**Supplied material**
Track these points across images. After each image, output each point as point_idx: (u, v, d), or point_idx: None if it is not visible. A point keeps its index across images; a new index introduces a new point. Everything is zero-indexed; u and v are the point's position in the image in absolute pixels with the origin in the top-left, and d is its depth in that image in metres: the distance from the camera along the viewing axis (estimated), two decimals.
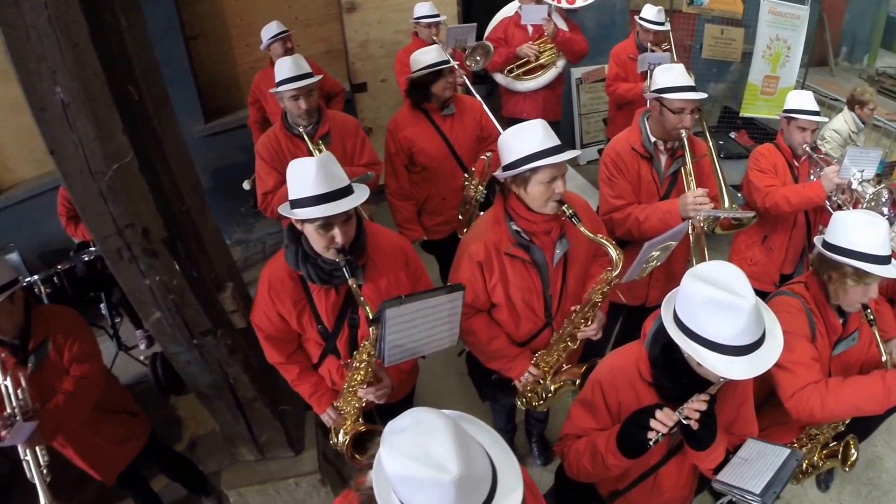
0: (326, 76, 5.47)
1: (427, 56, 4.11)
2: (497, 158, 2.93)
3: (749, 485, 2.20)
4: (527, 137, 2.67)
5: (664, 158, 3.60)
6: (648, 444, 2.22)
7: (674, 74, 3.42)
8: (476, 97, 4.61)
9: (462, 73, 4.74)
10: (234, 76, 6.56)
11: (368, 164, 4.25)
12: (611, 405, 2.43)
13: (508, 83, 6.04)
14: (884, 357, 2.78)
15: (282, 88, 3.86)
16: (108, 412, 3.44)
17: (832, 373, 2.85)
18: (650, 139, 3.56)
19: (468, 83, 4.89)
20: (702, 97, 3.42)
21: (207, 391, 3.20)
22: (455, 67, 4.26)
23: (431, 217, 4.56)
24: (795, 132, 3.91)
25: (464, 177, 4.30)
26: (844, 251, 2.60)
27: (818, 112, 3.87)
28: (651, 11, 5.58)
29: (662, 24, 5.59)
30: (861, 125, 5.99)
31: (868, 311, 2.78)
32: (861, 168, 3.62)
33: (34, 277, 4.58)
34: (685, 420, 2.18)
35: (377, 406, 3.01)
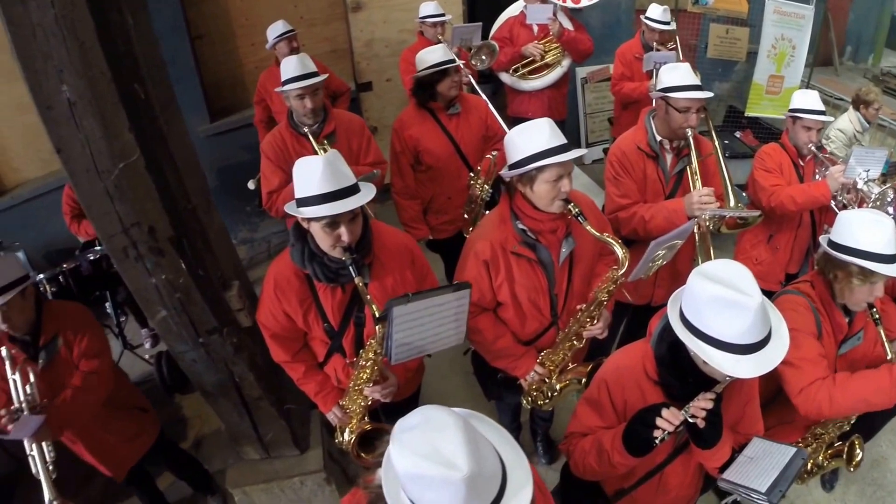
0: (332, 75, 5.46)
1: (433, 55, 4.11)
2: (503, 157, 2.92)
3: (755, 483, 2.20)
4: (533, 136, 2.66)
5: (670, 157, 3.59)
6: (654, 443, 2.22)
7: (680, 73, 3.41)
8: (482, 96, 4.61)
9: (467, 73, 4.74)
10: (240, 75, 6.56)
11: (374, 163, 4.25)
12: (616, 404, 2.43)
13: (513, 82, 6.04)
14: (889, 356, 2.77)
15: (287, 87, 3.86)
16: (119, 408, 3.45)
17: (838, 372, 2.84)
18: (656, 138, 3.55)
19: (474, 82, 4.89)
20: (708, 96, 3.41)
21: (213, 390, 3.21)
22: (461, 67, 4.26)
23: (437, 216, 4.56)
24: (801, 132, 3.91)
25: (469, 176, 4.30)
26: (850, 250, 2.60)
27: (824, 112, 3.87)
28: (657, 11, 5.59)
29: (668, 24, 5.59)
30: (866, 125, 5.99)
31: (874, 311, 2.78)
32: (866, 167, 3.63)
33: (39, 276, 4.58)
34: (691, 418, 2.18)
35: (382, 405, 3.01)
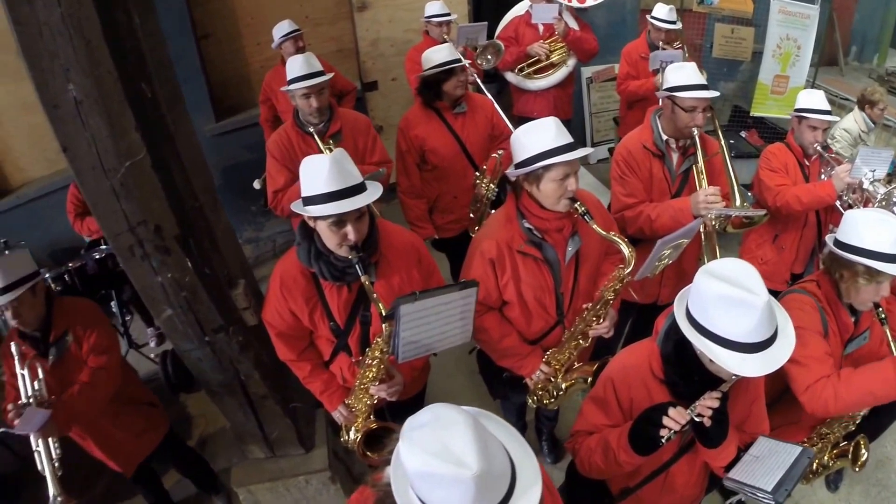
0: (338, 74, 5.47)
1: (439, 54, 4.12)
2: (508, 156, 2.93)
3: (761, 482, 2.20)
4: (540, 135, 2.67)
5: (676, 156, 3.59)
6: (660, 442, 2.22)
7: (686, 73, 3.42)
8: (487, 96, 4.62)
9: (473, 72, 4.74)
10: (245, 75, 6.56)
11: (380, 163, 4.26)
12: (623, 402, 2.43)
13: (519, 82, 6.05)
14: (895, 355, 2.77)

**Exercise details**
For the listing above, print only the lines starting at the line containing "9: (462, 73, 4.74)" and ending at the line containing "25: (464, 177, 4.30)", exactly, both included.

**Output of the exercise**
9: (462, 73, 4.74)
10: (234, 76, 6.56)
11: (368, 164, 4.25)
12: (611, 405, 2.43)
13: (508, 83, 6.04)
14: (884, 357, 2.78)
15: (282, 88, 3.86)
16: (108, 412, 3.44)
17: (832, 373, 2.85)
18: (650, 139, 3.56)
19: (468, 83, 4.89)
20: (702, 97, 3.42)
21: (207, 391, 3.20)
22: (455, 67, 4.26)
23: (431, 217, 4.56)
24: (795, 132, 3.91)
25: (464, 177, 4.30)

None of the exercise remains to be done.